Oppenheimer au risque de la déréalisation de l'hubris atomique
Par Benoît Pelopidas, 26 septembre 2023
Dans le biopic réalisé par Christopher Nolan, les effets de la nucléarisation du monde sont à la fois minimisés et transformés en une forme d’inévitabilité. En trois longues heures qui couvrent une période de vingt ans, nous n’avons vu qu’une explosion, qui semble n’avoir tué personne. Ceux qui ont été contaminés lors de l’essai de Trinity n’apparaissent pas, pas davantage que les victimes d’Hiroshima, Nagasaki et des essais nucléaires. Au cours la période de 1945 à 1963 que couvre le film, plus de 550 explosions nucléaires ont eu lieu (300 américaines, 221 soviétiques, 23 britanniques et 6 françaises), pour la plupart atmosphériques, qui ont disséminé de la radioactivité sur toute la planète et ont affecté la Terre au point que l’on date le début de l’anthropocène aux effets des essais thermonucléaires des années 1950. Au cours de cette période, nous avons traversé la crise des missiles de Cuba dont nous savons maintenant qu’elle n’a eu une issue favorable que par chance et pas simplement parce que les différents dirigeants ont adéquatement géré la crise.

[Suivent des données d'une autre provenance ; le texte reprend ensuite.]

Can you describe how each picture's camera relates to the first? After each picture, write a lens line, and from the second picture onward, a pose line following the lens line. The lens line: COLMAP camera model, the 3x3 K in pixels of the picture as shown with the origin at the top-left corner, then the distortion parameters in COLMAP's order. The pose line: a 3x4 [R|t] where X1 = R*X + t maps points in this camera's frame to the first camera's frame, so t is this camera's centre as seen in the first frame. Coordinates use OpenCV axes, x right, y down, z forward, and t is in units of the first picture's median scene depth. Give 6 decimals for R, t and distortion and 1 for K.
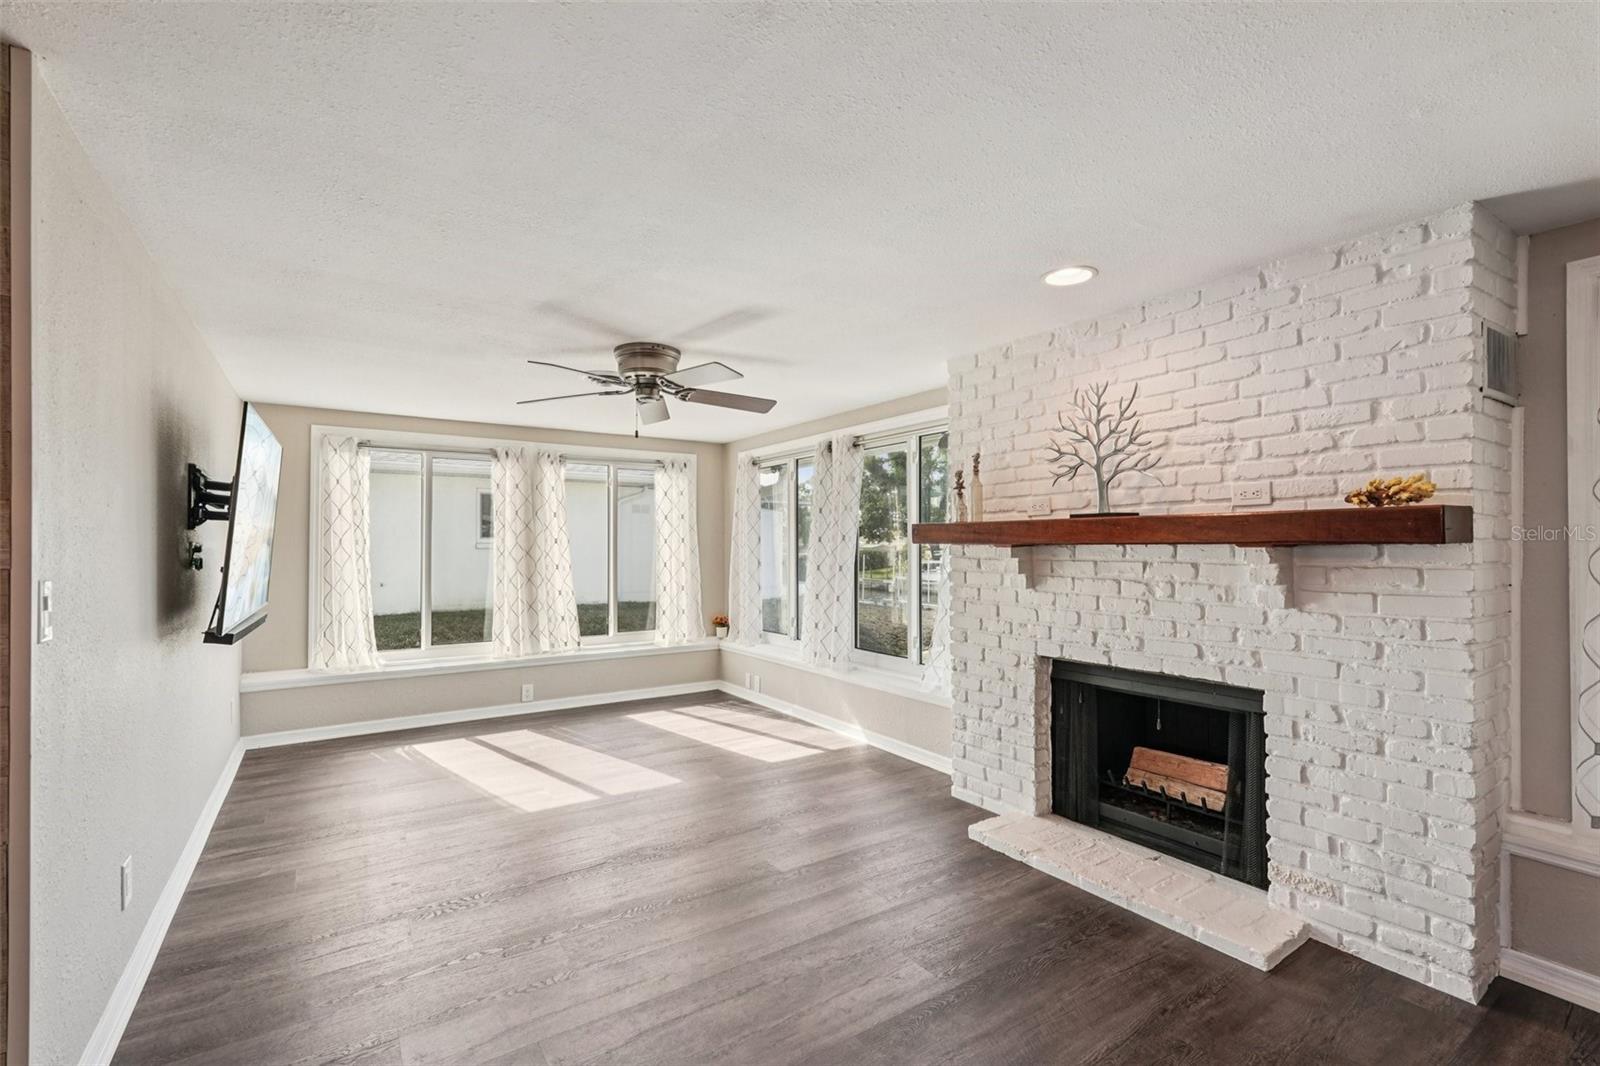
lens RADIAL K [[712.6, 0, 810.0], [0, 712.6, 543.0], [0, 0, 1]] dist [-0.002188, 0.001149]
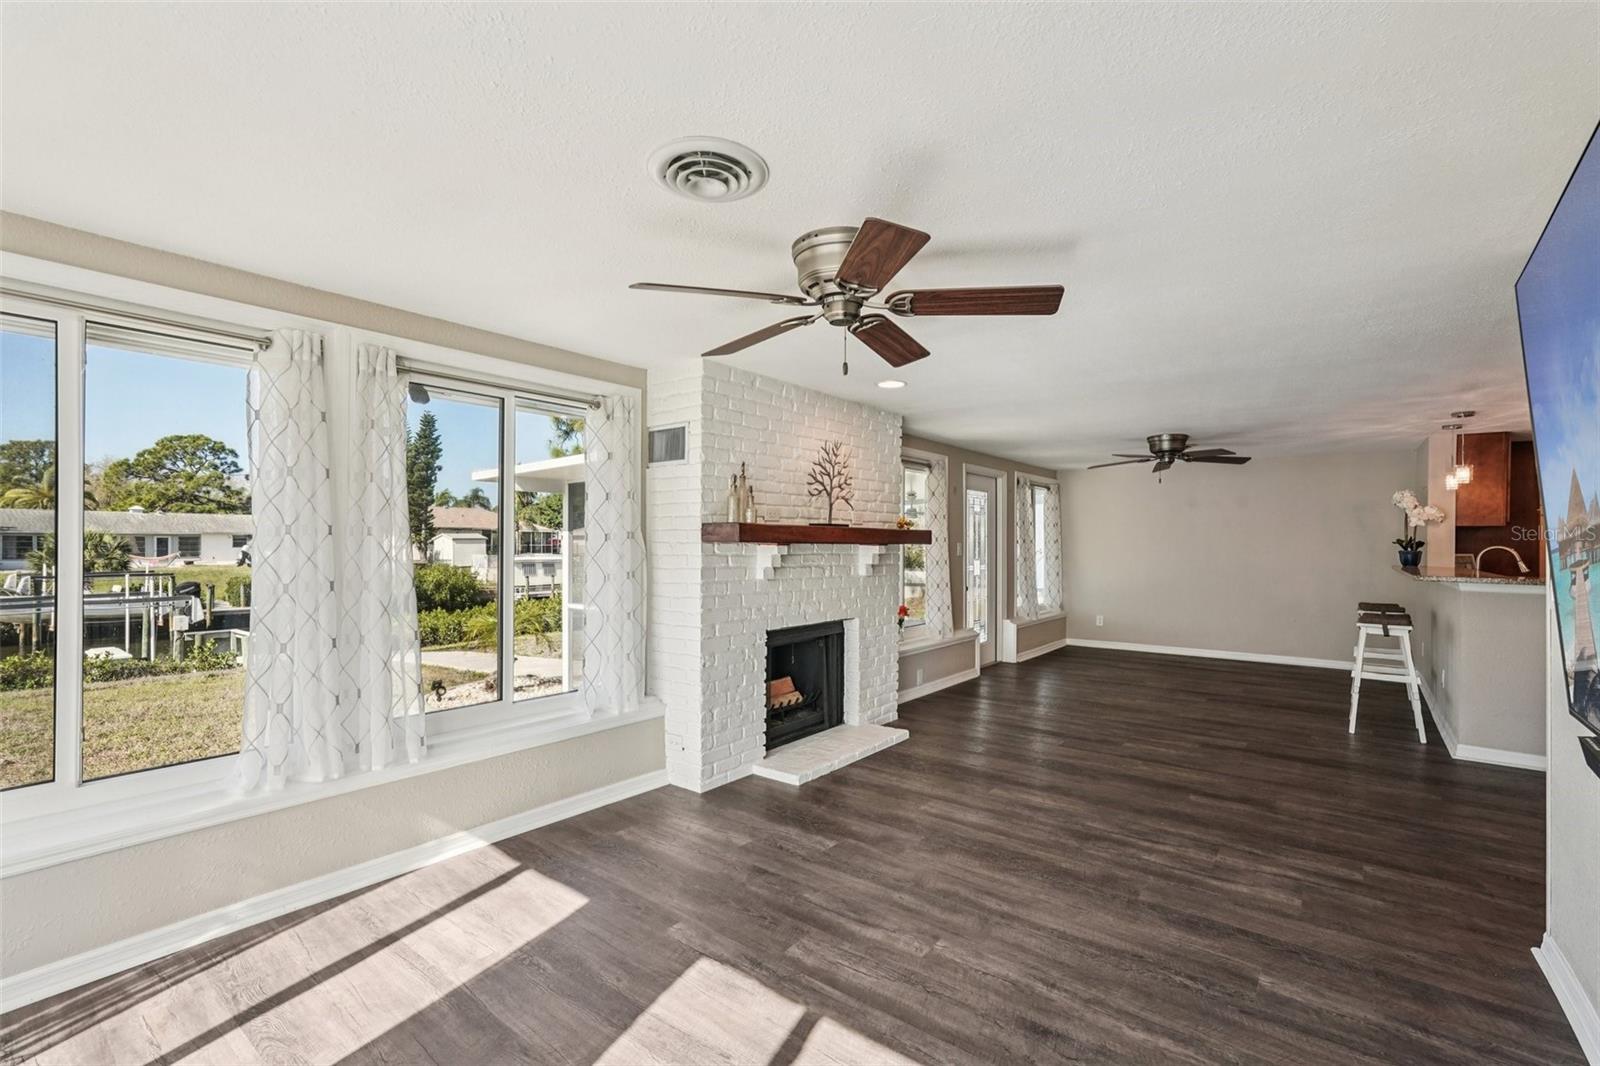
lens RADIAL K [[712.6, 0, 788.3], [0, 712.6, 534.7], [0, 0, 1]] dist [-0.002188, 0.001149]
pose [[-0.296686, 0.011047, 0.954911, -1.027121], [-0.006870, 0.999883, -0.013702, 0.003484], [-0.954950, -0.010626, -0.296575, 1.514243]]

Les spectateurs d’Oppenheimer ont donc reçu un discours filmique sur la fatalité qui leur donne l’illusion de leur propre impuissance, et minimise considérablement les effets de la nucléarisation du monde. Le moment où Oppenheimer parvient supposément à la lucidité, à la fin du film, suggère l’inévitabilité de la destruction du monde. Comme s’il avait était dépositaire de cette prophétie plutôt que son exécutant.